Since then, he’s interned at large meat companies and has written several scholarly articles that have been published in industry-related journals. When he’s not in the lab, he’s a teaching assistant for statistics classes. Last year, he won the Baker Fellowship, a one-year full tuition and fee award given to a high-achieving animal sciences doctoral student.
“He’s as good as they come,” John Killefer, professor of animal sciences, said of Holmer.
Killefer, who has known Holmer since he was an undergraduate student, is his advisor and sits on his dissertation committee.

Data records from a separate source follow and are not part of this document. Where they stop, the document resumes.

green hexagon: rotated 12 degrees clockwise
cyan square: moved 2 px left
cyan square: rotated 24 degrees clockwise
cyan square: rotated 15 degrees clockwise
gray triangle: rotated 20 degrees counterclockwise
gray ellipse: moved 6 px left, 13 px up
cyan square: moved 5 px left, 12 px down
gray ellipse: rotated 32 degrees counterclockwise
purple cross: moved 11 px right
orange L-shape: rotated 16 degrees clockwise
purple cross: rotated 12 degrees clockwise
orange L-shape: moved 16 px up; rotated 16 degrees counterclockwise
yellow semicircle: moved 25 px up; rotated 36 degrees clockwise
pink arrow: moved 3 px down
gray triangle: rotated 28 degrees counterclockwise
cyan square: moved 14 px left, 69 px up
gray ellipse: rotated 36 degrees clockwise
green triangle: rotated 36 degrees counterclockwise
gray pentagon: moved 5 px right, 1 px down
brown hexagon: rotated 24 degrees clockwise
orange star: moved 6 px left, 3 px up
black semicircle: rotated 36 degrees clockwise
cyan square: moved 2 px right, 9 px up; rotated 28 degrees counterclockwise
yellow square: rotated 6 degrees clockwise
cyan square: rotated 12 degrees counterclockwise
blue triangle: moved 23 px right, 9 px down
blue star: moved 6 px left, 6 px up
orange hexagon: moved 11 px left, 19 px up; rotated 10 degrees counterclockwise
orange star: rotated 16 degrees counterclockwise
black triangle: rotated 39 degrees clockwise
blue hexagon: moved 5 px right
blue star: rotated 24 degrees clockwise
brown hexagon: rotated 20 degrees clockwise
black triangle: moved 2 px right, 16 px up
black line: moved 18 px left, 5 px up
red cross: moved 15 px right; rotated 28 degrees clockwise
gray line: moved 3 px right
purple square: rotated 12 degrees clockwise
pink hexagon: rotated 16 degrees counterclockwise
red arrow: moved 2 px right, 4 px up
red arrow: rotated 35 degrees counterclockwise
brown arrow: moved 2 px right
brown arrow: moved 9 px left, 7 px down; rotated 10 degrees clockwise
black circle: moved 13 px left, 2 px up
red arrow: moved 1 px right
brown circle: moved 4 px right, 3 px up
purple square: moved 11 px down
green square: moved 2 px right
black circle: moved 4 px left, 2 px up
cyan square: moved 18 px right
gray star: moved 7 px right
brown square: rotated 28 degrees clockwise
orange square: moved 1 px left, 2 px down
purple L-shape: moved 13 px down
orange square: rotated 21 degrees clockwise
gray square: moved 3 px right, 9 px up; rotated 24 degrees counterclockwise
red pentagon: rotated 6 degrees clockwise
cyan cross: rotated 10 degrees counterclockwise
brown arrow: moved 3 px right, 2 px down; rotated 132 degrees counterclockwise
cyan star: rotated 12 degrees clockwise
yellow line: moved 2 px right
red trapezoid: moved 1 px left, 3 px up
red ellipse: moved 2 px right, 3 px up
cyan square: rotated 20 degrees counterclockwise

He lauds Holmer’s academic ability and proudly listed off his achievements outside of the classroom.
“I’ve always felt that Sean has had great potential and I don’t think I was mistaken on that one,” Killefer said about meeting Sean seven years ago. Still, Holmer has yet to decide in which job sector he will focus that potential. He’s applying for several assistant professor positions at universities across the country.
He said many meat companies have research and development groups that make ready-to-eat food products, and that he may find employment there. Or perhaps a gig in the federal government. He’s not sure. Given the current economic situation, Holmer is not going to be picky either.
“I’m hoping there will be some positions open somewhere,” he said.
But given how positively his professors speak of him, there’s likely a job out there with his name on it.